# [Request]
Drop every picture. Then return, exactly, the lines from the beginning of the listing below through the one containing "All rights reserved.".

┌──

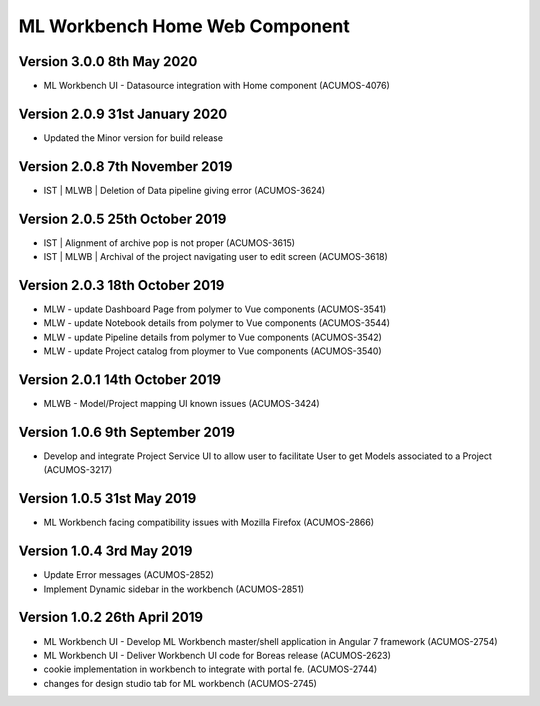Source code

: .. ===============LICENSE_START=======================================================
.. Acumos
.. ===================================================================================
.. Copyright (C) 2019 AT&T Intellectual Property & Tech Mahindra. All rights reserved.
.. ===================================================================================
.. This Acumos documentation file is distributed by AT&T and Tech Mahindra
.. under the Creative Commons Attribution 4.0 International License (the "License");
.. you may not use this file except in compliance with the License.
.. You may obtain a copy of the License at
..  
..      http://creativecommons.org/licenses/by/4.0
..  
.. This file is distributed on an "AS IS" BASIS,
.. WITHOUT WARRANTIES OR CONDITIONS OF ANY KIND, either express or implied.
.. See the License for the specific language governing permissions and
.. limitations under the License.
.. ===============LICENSE_END=========================================================

===============================================
ML Workbench Home Web Component
===============================================

Version 3.0.0 8th May 2020 
=================================
* ML Workbench UI - Datasource integration with Home component (ACUMOS-4076)


Version 2.0.9  31st January 2020 
=================================
* Updated the Minor version for build release

Version 2.0.8  7th November 2019 
=================================
* IST | MLWB | Deletion of Data pipeline giving error (ACUMOS-3624)

Version 2.0.5  25th October 2019 
=================================
* IST | Alignment of archive pop is not proper (ACUMOS-3615)
* IST | MLWB | Archival of the project navigating user to edit screen (ACUMOS-3618)

Version 2.0.3  18th October 2019 
=================================
* MLW - update Dashboard Page from polymer to Vue components (ACUMOS-3541)
* MLW - update Notebook details from polymer to Vue components (ACUMOS-3544)
* MLW - update Pipeline details from polymer to Vue components (ACUMOS-3542)
* MLW - update Project catalog from ploymer to Vue components (ACUMOS-3540)

Version 2.0.1  14th October 2019 
=================================
* MLWB - Model/Project mapping UI known issues (ACUMOS-3424)

Version 1.0.6  9th September 2019
==================================
* Develop and integrate Project Service UI to allow user to facilitate User to get Models associated to a Project (ACUMOS-3217)

Version 1.0.5  31st May 2019 
=================================
* ML Workbench facing compatibility issues with Mozilla Firefox (ACUMOS-2866)

Version 1.0.4  3rd May 2019 
=================================
* Update Error messages (ACUMOS-2852)
* Implement Dynamic sidebar in the workbench (ACUMOS-2851)

Version 1.0.2  26th April 2019 
=================================
* ML Workbench UI - Develop ML Workbench master/shell application in Angular 7 framework (ACUMOS-2754)
* ML Workbench UI - Deliver Workbench UI code for Boreas release (ACUMOS-2623)
* cookie implementation in workbench to integrate with portal fe. (ACUMOS-2744)
* changes for design studio tab for ML workbench  (ACUMOS-2745)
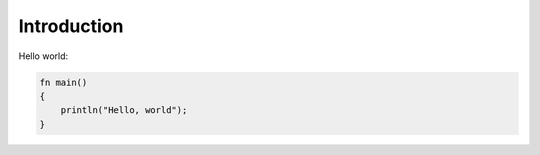 
************
Introduction
************

Hello world:

.. code-block:: rust

    fn main()
    {
        println("Hello, world");
    }
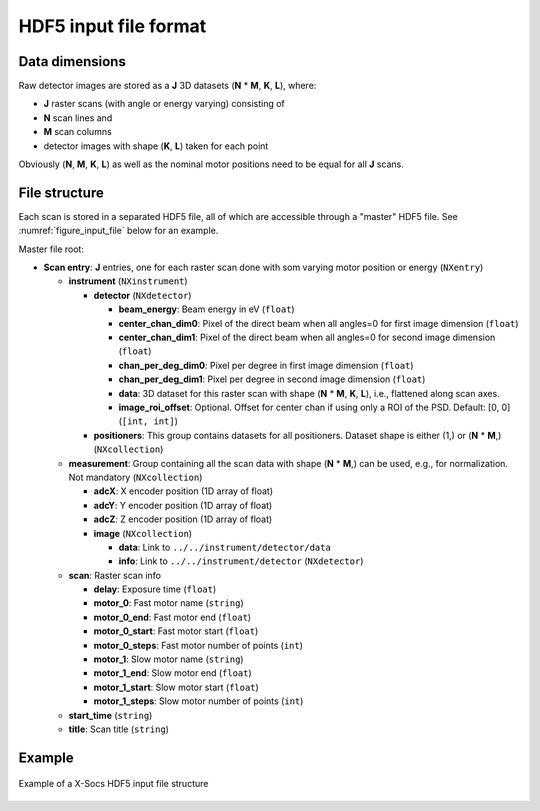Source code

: ========================
 HDF5 input file format
========================

Data dimensions
===============

Raw detector images are stored as a **J** 3D datasets (**N** * **M**, **K**, **L**), where:

- **J** raster scans (with angle or energy varying) consisting of
- **N** scan lines and
- **M** scan columns
- detector images with shape (**K**, **L**) taken for each point

Obviously (**N**, **M**, **K**, **L**) as well as the nominal motor positions need to be equal for all **J** scans.

File structure
==============

Each scan is stored in a separated HDF5 file, all of which are accessible through a "master" HDF5 file.
See :numref:`figure_input_file` below for an example.

Master file root:

- **Scan entry**: **J** entries, one for each raster scan done with som varying motor position or energy (``NXentry``)

  - **instrument** (``NXinstrument``)

    - **detector** (``NXdetector``)

      - **beam_energy**: Beam energy in eV (``float``)
      - **center_chan_dim0**: Pixel of the direct beam when all angles=0 for first image dimension (``float``)
      - **center_chan_dim1**: Pixel of the direct beam when all angles=0 for second image dimension (``float``)
      - **chan_per_deg_dim0**: Pixel per degree in first image dimension (``float``)
      - **chan_per_deg_dim1**: Pixel per degree in second image dimension (``float``)
      - **data**: 3D dataset for this raster scan with shape (**N** * **M**, **K**, **L**), i.e., flattened along scan axes.
      - **image_roi_offset**: Optional.
        Offset for center chan if using only a ROI of the PSD.
        Default: [0, 0] (``[int, int]``)

    - **positioners**: This group contains datasets for all positioners.
      Dataset shape is either (1,) or (**N** * **M**,) (``NXcollection``)

  - **measurement**: Group containing all the scan data with shape (**N** * **M**,) can be used, e.g., for normalization.
    Not mandatory (``NXcollection``)

    - **adcX**: X encoder position (1D array of float)
    - **adcY**: Y encoder position (1D array of float)
    - **adcZ**: Z encoder position (1D array of float)
    - **image** (``NXcollection``)

      - **data**: Link to ``../../instrument/detector/data``
      - **info**: Link to ``../../instrument/detector`` (``NXdetector``)

  - **scan**: Raster scan info

    - **delay**: Exposure time (``float``)
    - **motor_0**: Fast motor name (``string``)
    - **motor_0_end**: Fast motor end (``float``)
    - **motor_0_start**: Fast motor start (``float``)
    - **motor_0_steps**: Fast motor number of points (``int``)
    - **motor_1**: Slow motor name (``string``)
    - **motor_1_end**: Slow motor end (``float``)
    - **motor_1_start**: Slow motor start (``float``)
    - **motor_1_steps**: Slow motor number of points (``int``)

  - **start_time** (``string``)
  - **title**: Scan title (``string``)

Example
=======

.. _figure_input_file:
.. figure:: img/input_file.png
   :align: center

   Example of a X-Socs HDF5 input file structure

└──

# [Your solution]
Source code

: .. ===============LICENSE_START=======================================================
.. Acumos
.. ===================================================================================
.. Copyright (C) 2019 AT&T Intellectual Property & Tech Mahindra. All rights reserved.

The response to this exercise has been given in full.